Added AdjacentModel.NormalizeWeights and made SetFrequency/MultiplyFrequency optionally aware of RotatedTile
When using the AdjacencyModel via AddSample I have found it very useful to be able to normalize the weights of each tile afterwards. I do not find the concept makes much sense in the OverlappingModel so I have not attempted to implement that.
Additionally, I found myself wanting to multiply the frequency of a tile and not have to manually specify every rotated/reflected variant of it, so I modified MultiplyFrequency in both models to support dereferencing a RotatedTile to it's base representation.
Thanks for this. The changes are a good idea, but I'm going to spend a bit of time reviewing. I'd like to find a more principled way of dealing with generated tiles, as right now it seems I have to make the entire code base aware of them, which is annoying.
Yea, the RotatedTile thing bit me a bit at first as I was using the API. I feed RotatedTiles directly into the AddSample calls since my input tilemaps are using rotation in many situations. I can see situations where I'd want to explicitly control the weights of a RotatedTile vs. its base Tile, but so far I've just needed the functionality in this PR.

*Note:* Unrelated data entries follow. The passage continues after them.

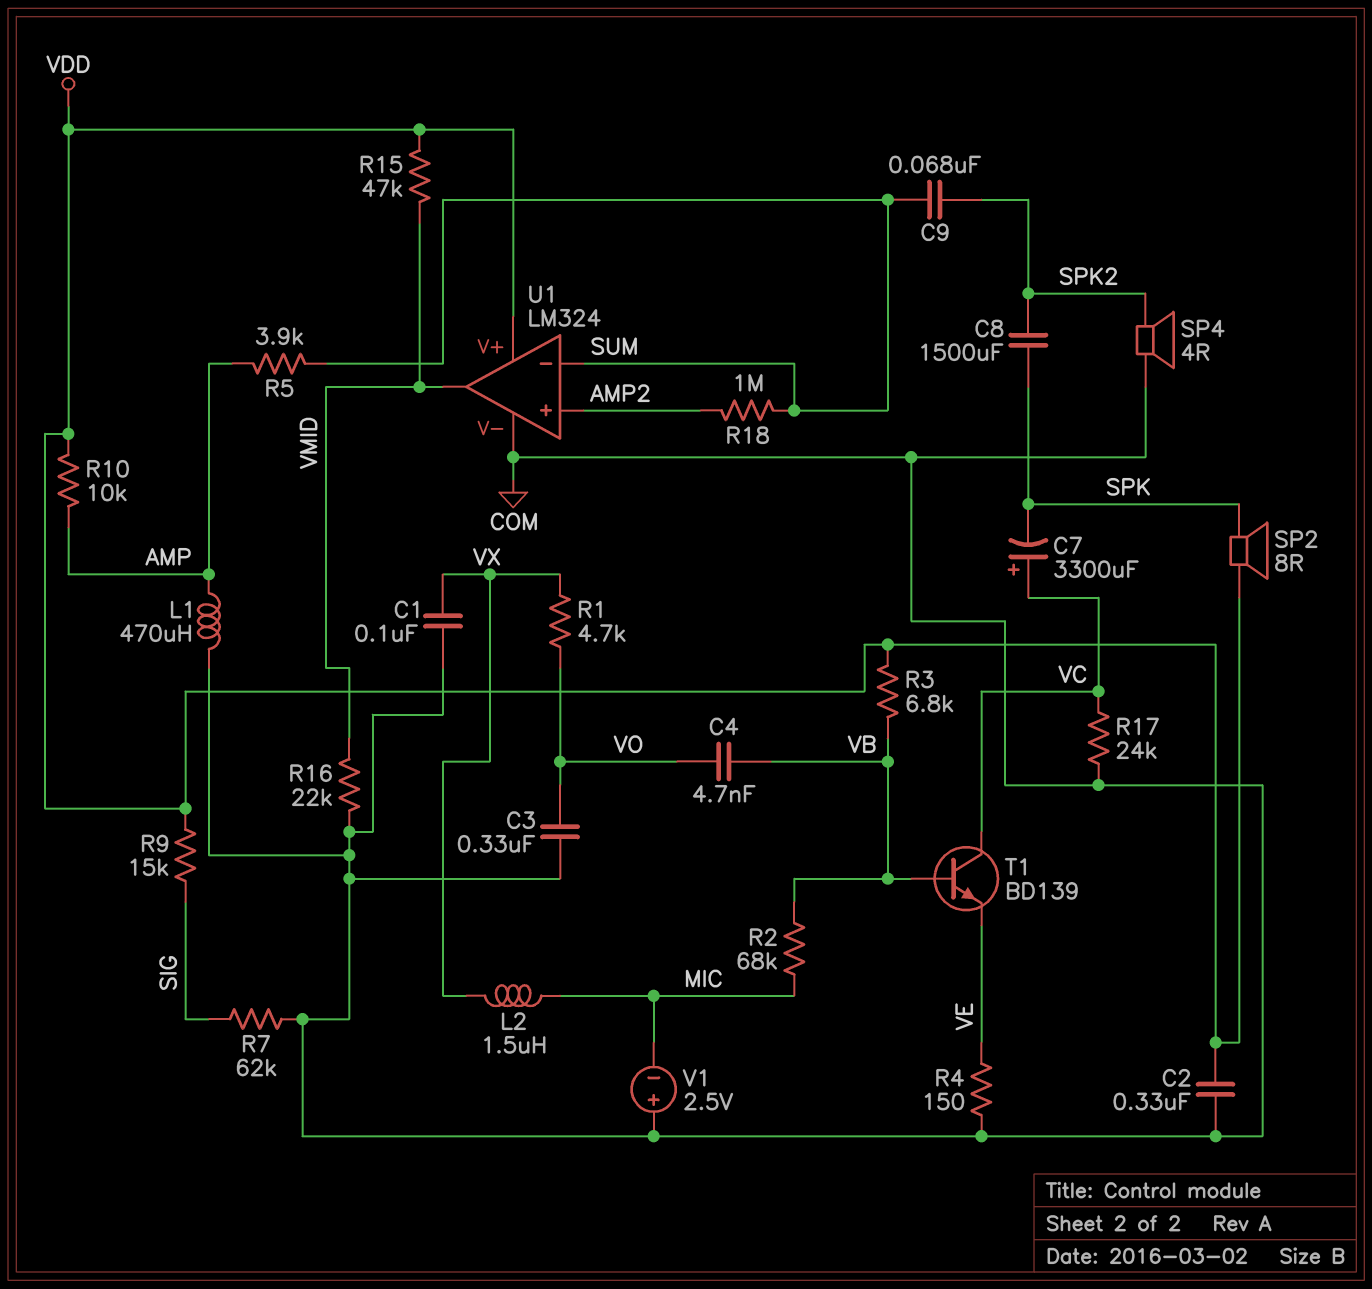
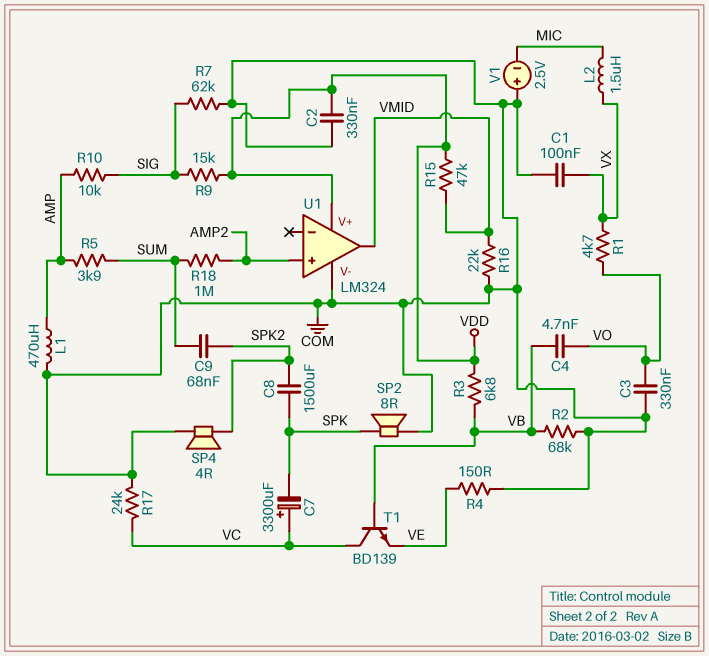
R2: 68k (MIC, VB) -> 68k (COM, VB)
R10: 10k (AMP, VDD) -> 10k (AMP, SIG)
SP2: speaker 8R (SPK, VDD) -> speaker 8R (COM, SPK)
U1 pin in-: SUM -> none

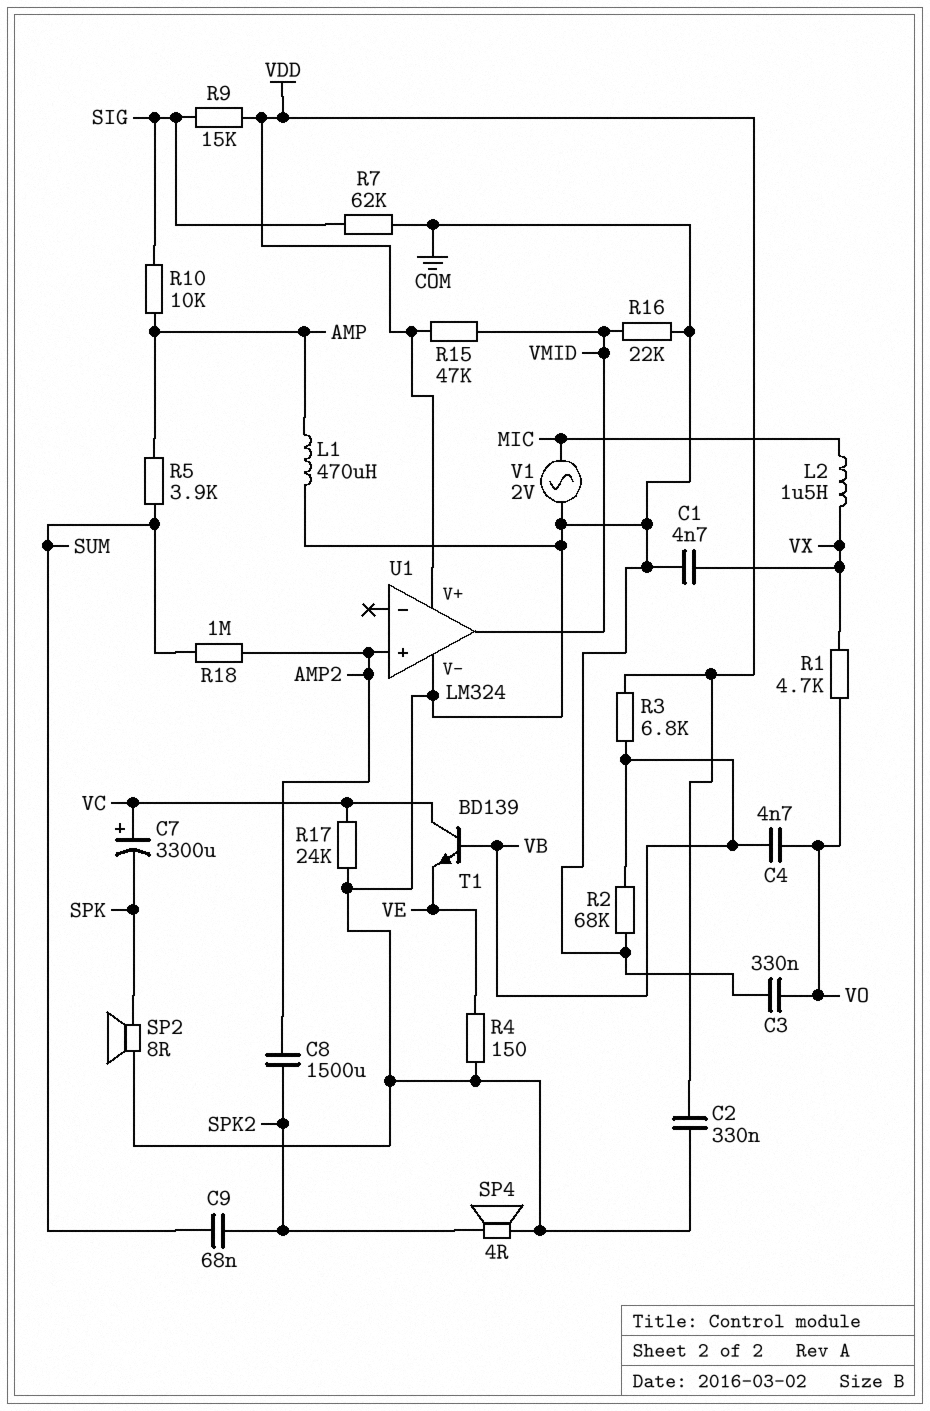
C1: 100nF (COM, VX) -> 4.7nF (COM, VX)
C8: 1500uF (SPK, SPK2) -> 1500uF (AMP2, SPK2)
V1: 2.5V (plus COM, minus MIC) -> AC 2V (COM, MIC)

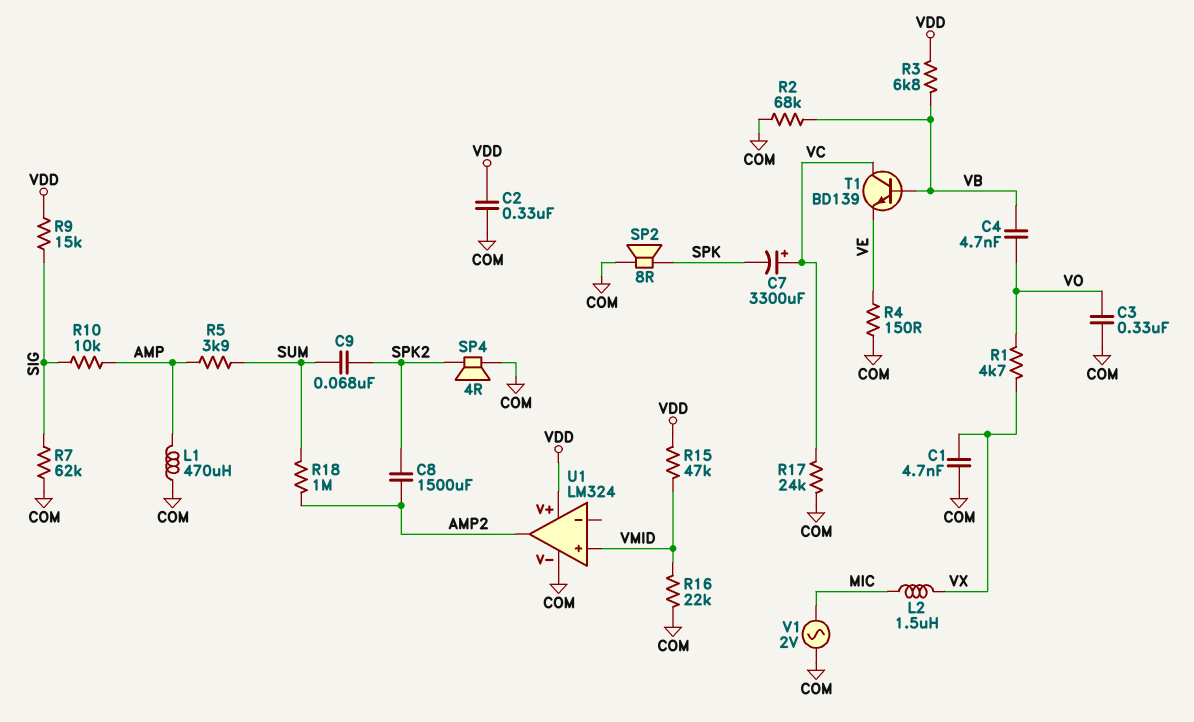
U1 pin in+: AMP2 -> VMID
U1 pin out: VMID -> AMP2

Is it expected API usage to provide a RotatedTile to the AddSample API or is it a coincidence that it works currently?
Yes, it's deliberate that you can input RotatedTile. The Tiled importer makes use of it. Though I always expected it to be pretty obscure.
On reflection, the general pattern I've been following is:
MyFunction(foo); // Does something with foo, doesn't deal with rotations of foo
MyFunction(foo, tileRotations); // Does something with foo and all it's rotations.

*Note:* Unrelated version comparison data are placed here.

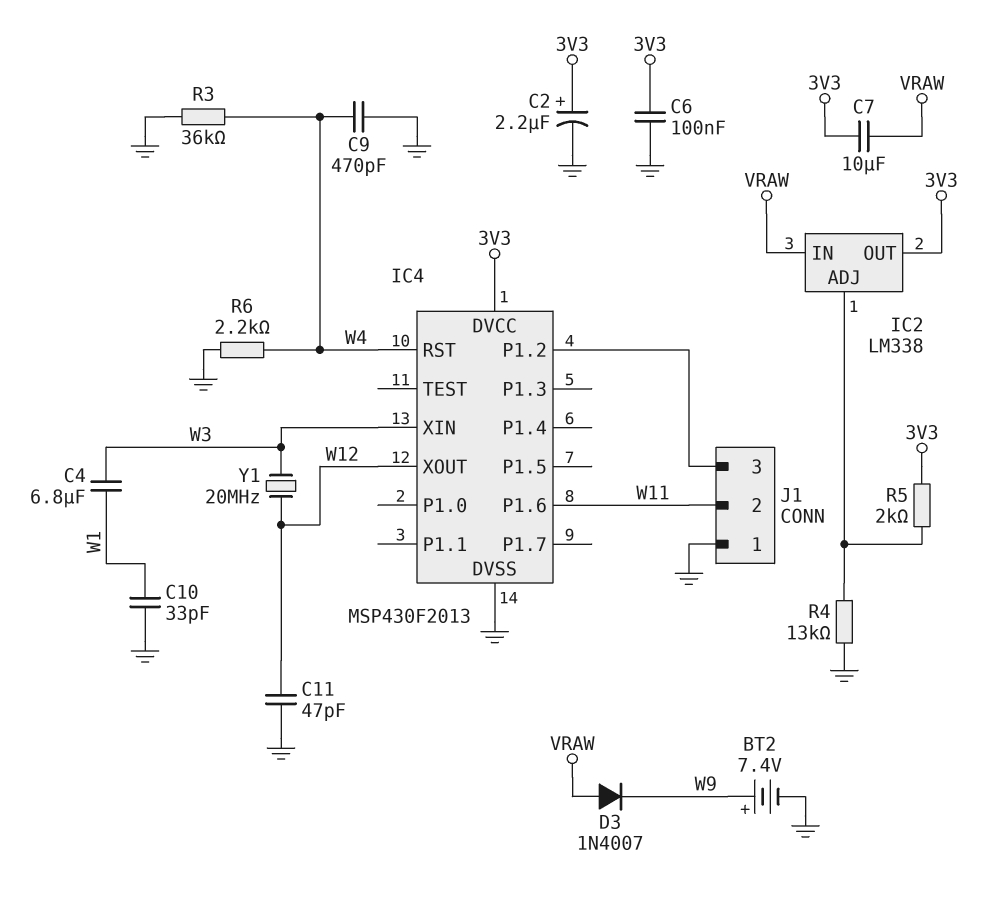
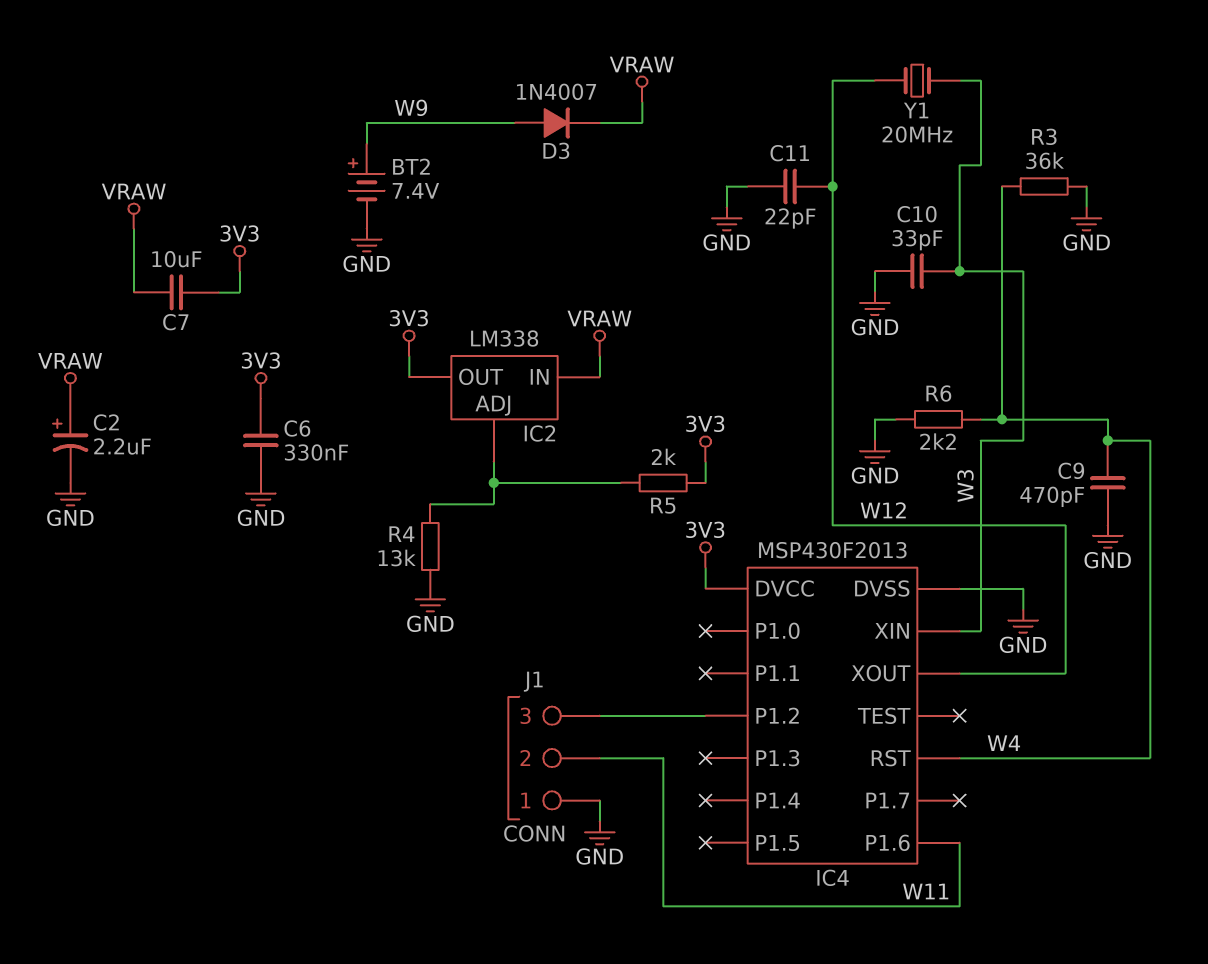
C2: 2.2uF (plus 3V3, minus GND) -> 2.2uF (plus VRAW, minus GND)
C4: 6.8uF (W1, W3) -> none
C6: 100nF (3V3, GND) -> 330nF (3V3, GND)
C10: 33pF (GND, W1) -> 33pF (GND, W3)
C11: 47pF (GND, W12) -> 22pF (GND, W12)
D3: diode 1N4007 (A VRAW, K W9) -> diode 1N4007 (A W9, K VRAW)

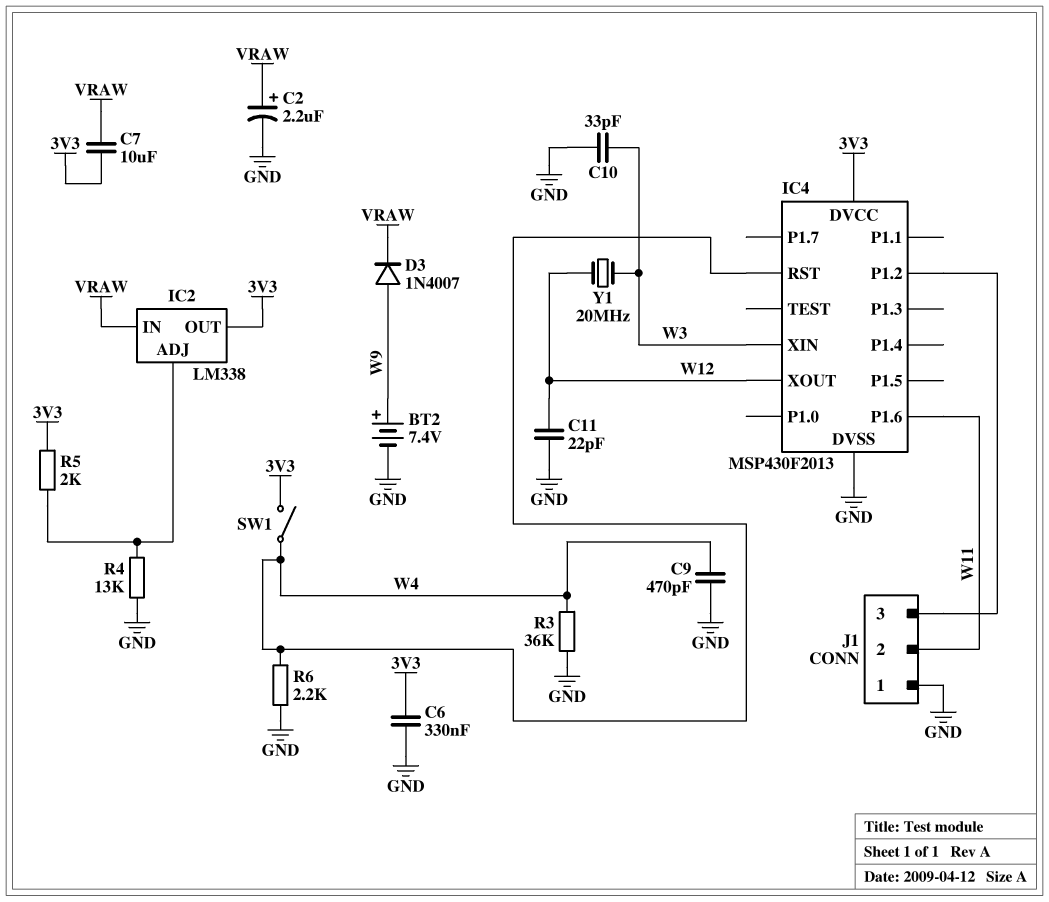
SW1: none -> switch (3V3, W4)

That's how AddSample and AddAdjacencyPair work. I think I'll change Set/MultiplyFrequency to work the same way.
Can you explain what your intention is behind NormalizeWeights, I'm a bit unclear on the use case.
So in this example the collection of tiles in the bottom left are my "corpus". I use that tilemap to define adjacency pairs and valid placements.

And in my TileGenerator class I use these corpora as input for my generation process:

Without normalizing weights of each tile and its rotations, my output would be skewed towards the frequency of tiles in my input corpus, where instead I want to control frequencies of tiles independently of how they may be defined (via SetFrequency).
Ok, so if I've understood correctly:
NormalizeFrequencies(false) just sets every value in frequencies to 1 / n.
NormalizeFrequencies(true) sets the combined frequency tile and all it's rotations to 1 / n, spreading the frequency in proportion to their original frequencies?
NormalizeFrequencies(false), yes frequency[x] = x/n where n == totalFrequency.
For the NormalizeFrequency(true) case, the goal is the same but a tile and its rotations all "share" their chunk of x/n so that they are not over-represented in the final normalized frequencies.
Ok, I see. That makes sense, but I think I prefer to fold that sharing behaviour into a new overload of SetFrequency.
So if you did that the psuedocode equivalent for me would be (?):
foreach (tile) { model.SetFrequency(tile, 1, includeRotations:true); }
model.NormalizeWeights()
I was thinking that I'd set things up so that you don't need NormalizeWeights, as something like the following would be equivalent:
// NormalizeWeights(false)
for(var tile in model.Tiles)
model.SetFrequency(tile, 1.0);
// NormalizeWeights(true)
for(var tile in model.Tiles)
model.SetFrequency(tile, 1.0, tileRotation);
I.e. the idea is that passing a tileRotation argument means "be rotation aware".
Ah yea got it, the actual value of frequency doesn't matter as long as every tile has the same value. When I think "normalized" I am biased towards [0,1].
I've overhauled how rotations work a bit to standarize and hopefully simplify it. As part of that added overloads of SetFrequency and MultipleyFrequency which are "rotation aware", which I think is a useful generic operation.
You should now be able to get normalize frequencies behaviour as described in this comment.